ECE2022 Eposter Presentations Thyroid (219 abstracts)
Uludag University Medical School, Endocrinology, Bursa, Turkey
Introduction: Amyloid goiter is a rare entity caused by massive amyloid infiltration of the thyroid gland. In some cases, differential diagnosis can be challenging. In this report, we present a patient with amyloid goiter caused by secondary amyloidosis.
Case: A 48-year-old male patient was admitted to our hospital with the complaints of neck swelling, pain, and mild dysphagia that started three weeks after the SARS-Cov-2 infection and continued for one month. The patient had a history of Crohns disease, ankylosing spondylitis and renal amyloidosis. He was on hemodialysis for 8 years. On physical examination, the thyroid gland was bilaterally palpable and tender. Laboratory tests were as follows: C-reactive protein 55 mg/l, sedimentation 50 mm/hr, TSH 0.02 mU/l, free T4 0.76 ng/dl, free T3 2.17 ng/l. Anti-thyroid peroxidase (TPO) and TSH receptor antibody were negative. Ultrasound showed an enlarged thyroid gland with hyperechogenicity of the parenchyma and normal vascularity. Thyroid scintigraphy revealed low uptake. Subacute thyroiditis was considered in the patient. As the administration of ibuprofen did not ameliorate his symptoms, oral metilprednisolone (32 mg/day) was initiated.
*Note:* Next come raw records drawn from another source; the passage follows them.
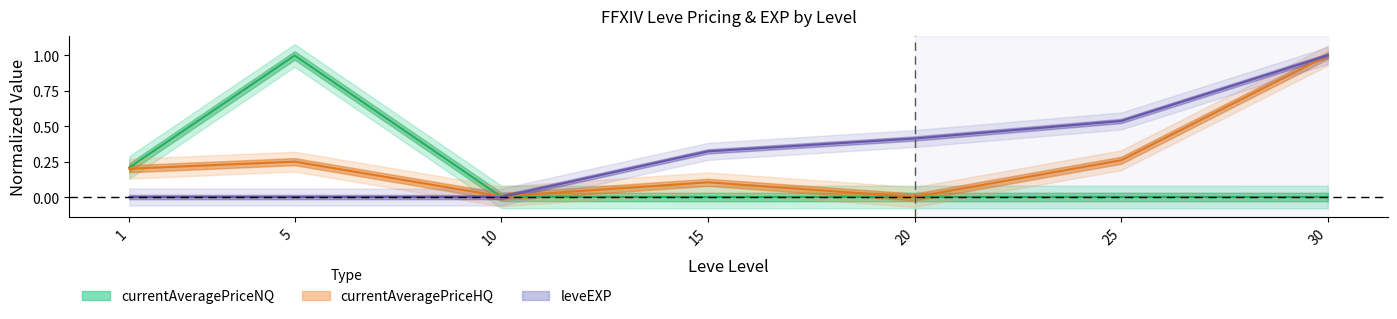

The value of currentAveragePriceHQ at 5 is 0.1. True or false?

False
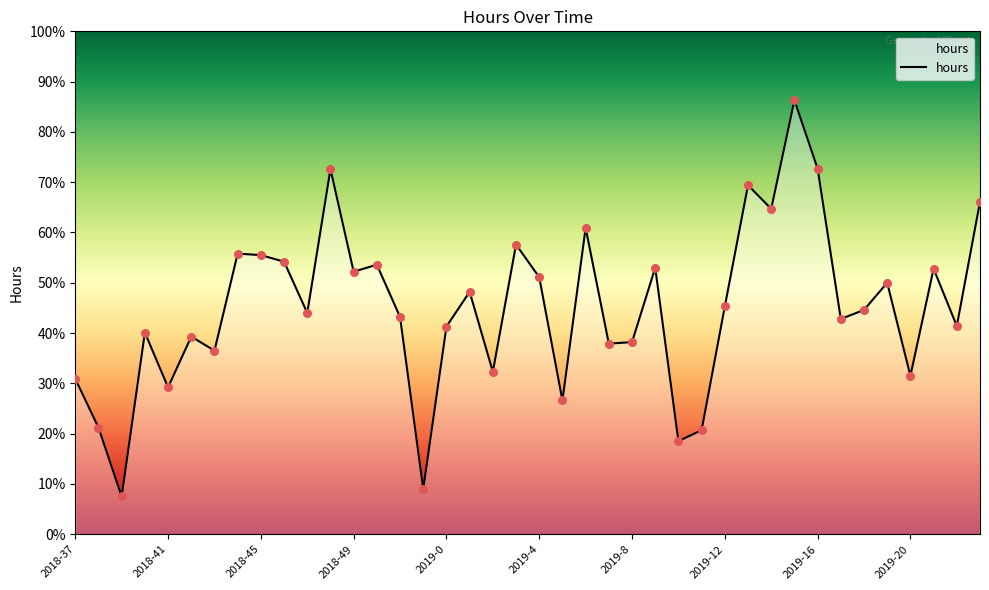

Is this an area chart (filled region under the line)?

Yes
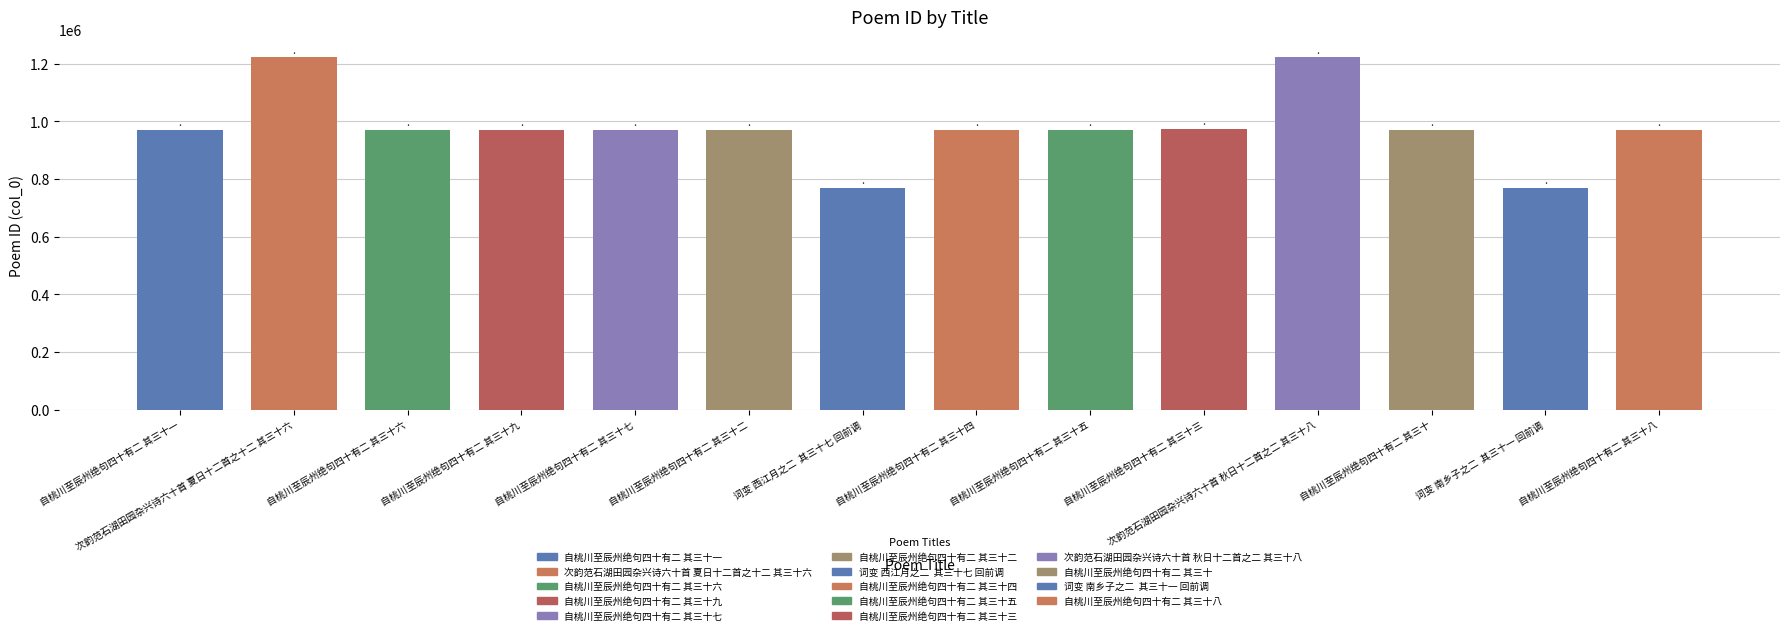

What is the minimum value shown in the chart?

768026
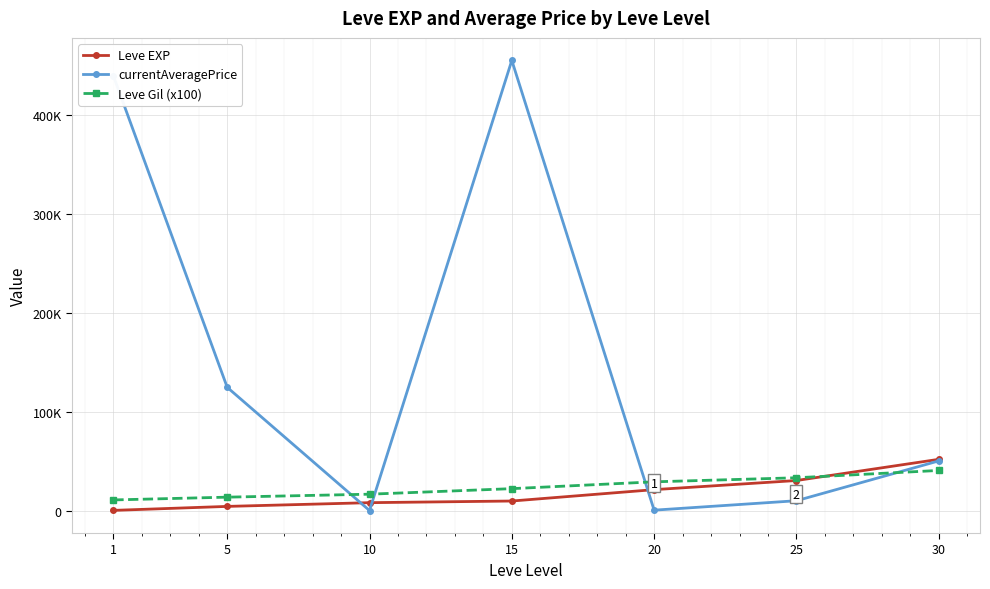

Reading left to right, list all the values displayed in this chart.

Leve EXP: 630	4660	8430	10100	21600	30820	52220
currentAveragePrice: 439782	125000	498	455388	859	10390	50624
Leve Gil (x100): 11200	14000	17000	22600	29500	33600	41000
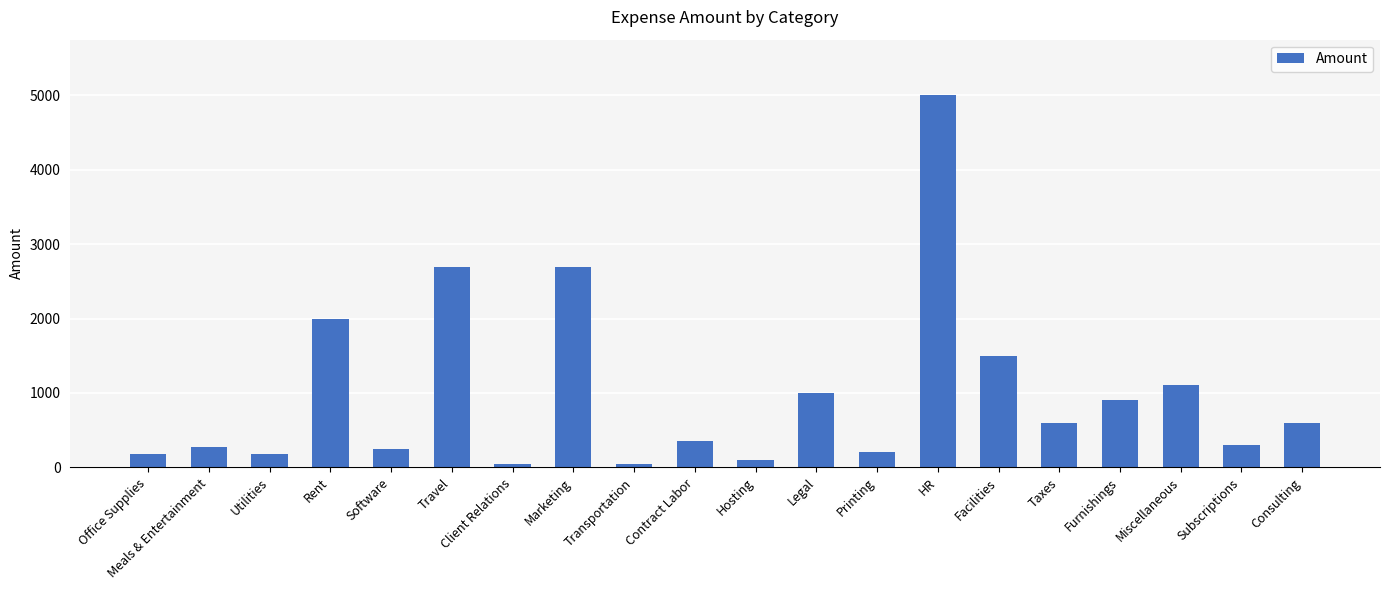

The value at Printing is 200. True or false?

True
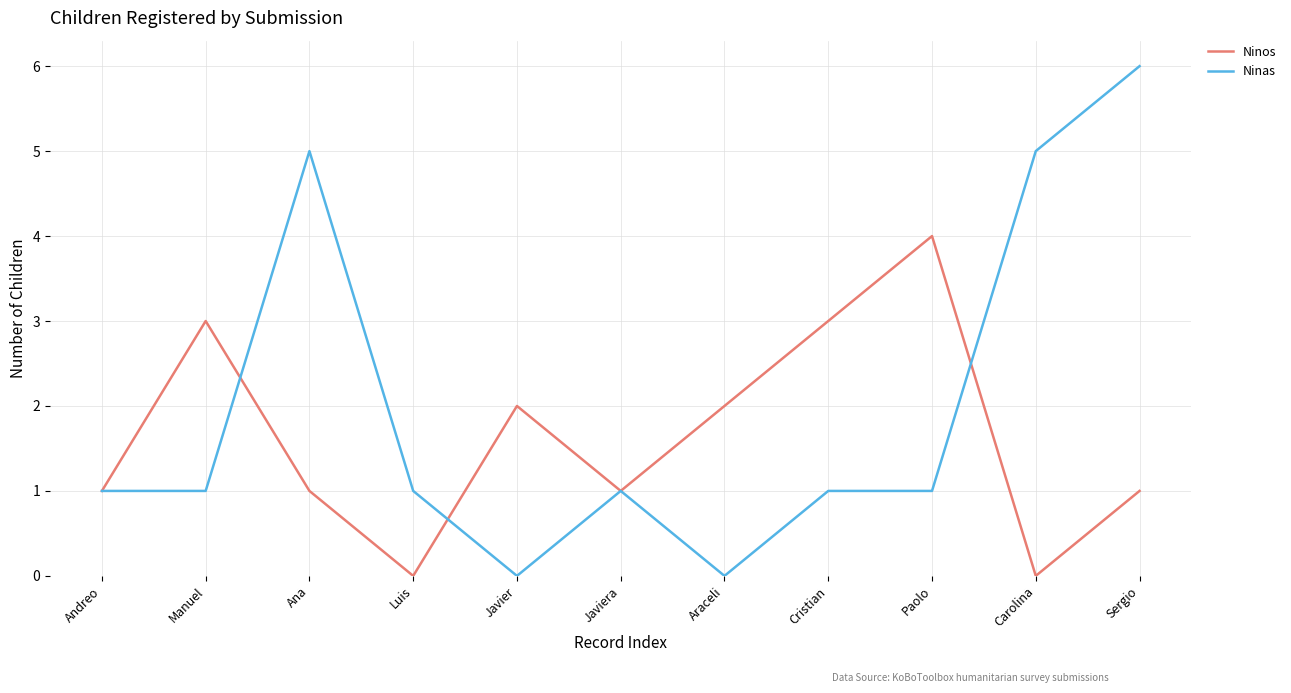

What position from the right is Paolo?

3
Afterwards, low-dose levothyroxine replacement was started for hypothyroidism. Despite using steroid (methylprednisolone at a maximum dose of 64 mg/day) for more than one month, his symptoms did not significantly relieve and the patient was hospitalized. Computed tomography scan of the neck showed diffuse enlargement of the thyroid gland and parenchymal heterogeneity. Fine-needle aspiration of the thyroid gland was performed, but the findings were non-specific. After that, tru-cut biopsy was planned for the patient. Pathological analysis revealed amyloid goiter. Positive staining with Congo red was obtained. Immunohistochemical staining patterns were consistent with amyloid AA. The patient, who was evaluated together with the general surgery department, was discharged with a total thyroidectomy planned for symptomatic amyloid goiter. After a short time, it was learned that the patient died due to myocardial infarction in another center.
Conclusion: In some cases, it can be difficult to distinguish amyloid goiter from subacute thyroiditis and other diseases. Amyloid goiter should be kept in mind in patients present with rapid thyromegaly and have a history of chronic inflammatory disease that may be associated with secondary amyloidosis. Fine-needle aspiration has a limited role in diagnosis. Either a core-needle biopsy or surgical specimen is often necessary.